Are sulfites banned in Australia?
No. Australia (FSANZ) permits sulfites in dried fruit, wine, cordials, processed potato, pickled vegetables, and some other categories at varying concentration limits. They are prohibited on fresh fruits and vegetables sold raw — this matches the US FDA rule introduced in 1986 after fatal sulfite reactions on supermarket salad bars.
What's the difference between sulfites and sulfur?
Elemental sulfur is the chemical element. Sulfites are oxidised sulfur compounds — specifically sulfur dioxide (E220) and its salt forms (E221-E228). When you see 'sulfites' on a label, it refers to one of these eight preservative compounds, not free sulfur. The body metabolises sulfites to sulfate, which is harmless; the reaction issue is with the intact sulfite molecule before metabolism.

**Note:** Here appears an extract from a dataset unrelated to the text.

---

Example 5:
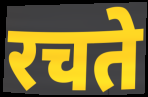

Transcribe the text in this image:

रचते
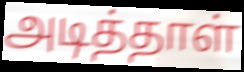
அடித்தாள்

What's a safe daily intake of sulfites?
The JECFA Acceptable Daily Intake is 0-0.7 mg sulfite per kilogram of body weight per day, expressed as sulfur dioxide. For a 70 kg adult, that's about 49 mg per day. A single 30g handful of conventionally dried apricot can deliver 75-90 mg of sulfite — exceeding the ADI in one serving. For sulfite-sensitive individuals, even sub-ADI doses can trigger reactions.

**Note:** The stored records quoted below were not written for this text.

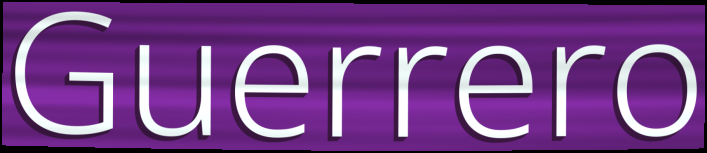
Guerrero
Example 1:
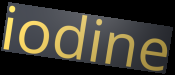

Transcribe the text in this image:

iodine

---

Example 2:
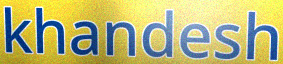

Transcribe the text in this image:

khandesh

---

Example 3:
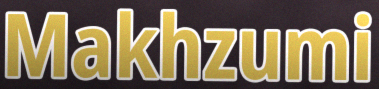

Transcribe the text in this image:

Makhzumi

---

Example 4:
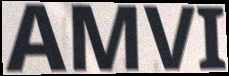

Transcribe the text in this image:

AMVI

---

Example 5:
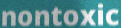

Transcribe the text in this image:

nontoxic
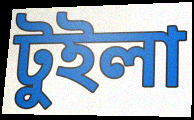
টুইলা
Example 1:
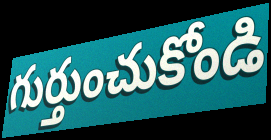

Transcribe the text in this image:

గుర్తుంచుకోండి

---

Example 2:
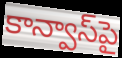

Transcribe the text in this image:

కాన్వాస్‌పై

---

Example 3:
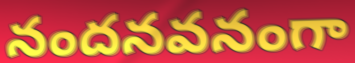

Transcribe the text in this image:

నందనవనంగా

How do I know if I'm sulfite sensitive?
Sulfite sensitivity bypasses the IgE-mediated allergy pathway, so standard allergy tests don't detect it. Diagnosis is clinical — through controlled food challenge testing in a specialist setting, or via two-week elimination/reintroduction. If you have asthma and notice bronchospasm within 30 minutes of eating dried fruit, drinking wine, or eating sulfite-preserved foods, sulfite sensitivity is a likely candidate.
Why do unsulfured dried apricots look brown instead of orange?

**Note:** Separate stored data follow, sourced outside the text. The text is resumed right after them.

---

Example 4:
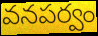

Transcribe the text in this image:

వనపర్వం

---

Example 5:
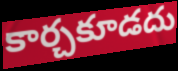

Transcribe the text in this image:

కార్చకూడదు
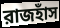
রাজহাঁস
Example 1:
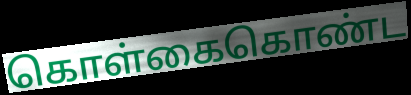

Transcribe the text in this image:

கொள்கைகொண்ட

The bright orange colour of conventional dried apricots comes from sulfur dioxide treatment, which prevents the oxidation that normally darkens cut fruit during drying. Without sulfites, apricots oxidise to a dark brown or olive colour — that brown colour is the visual signal of unsulfured drying. The flavour is also more concentrated and caramelised.
Are organic dried fruits sulfite-free?
Most certified-organic dried fruit standards prohibit sulfite addition, but always check the label. The word 'sulfite' or any of E220-E228 must be declared at 10 mg/kg or higher. If you see 'unsulfured' or 'unsulphured' on the package and no sulfite listing in the ingredients, the product is sulfite-free. Some imported 'organic' products from non-EU regions occasionally contain sulfites despite the label claim.
Is wine without sulfites possible?
Truly zero-sulfite wine is rare because sulfites form naturally during yeast fermentation at trace levels (around 5-15 mg/L). Wines labelled 'no added sulfites' or 'low-sulfite' contain only naturally produced sulfites — typically 15-50 mg/L versus 100-200 mg/L in conventional wines. For severely sulfite-sensitive individuals, even naturally occurring fermentation sulfites may trigger reactions.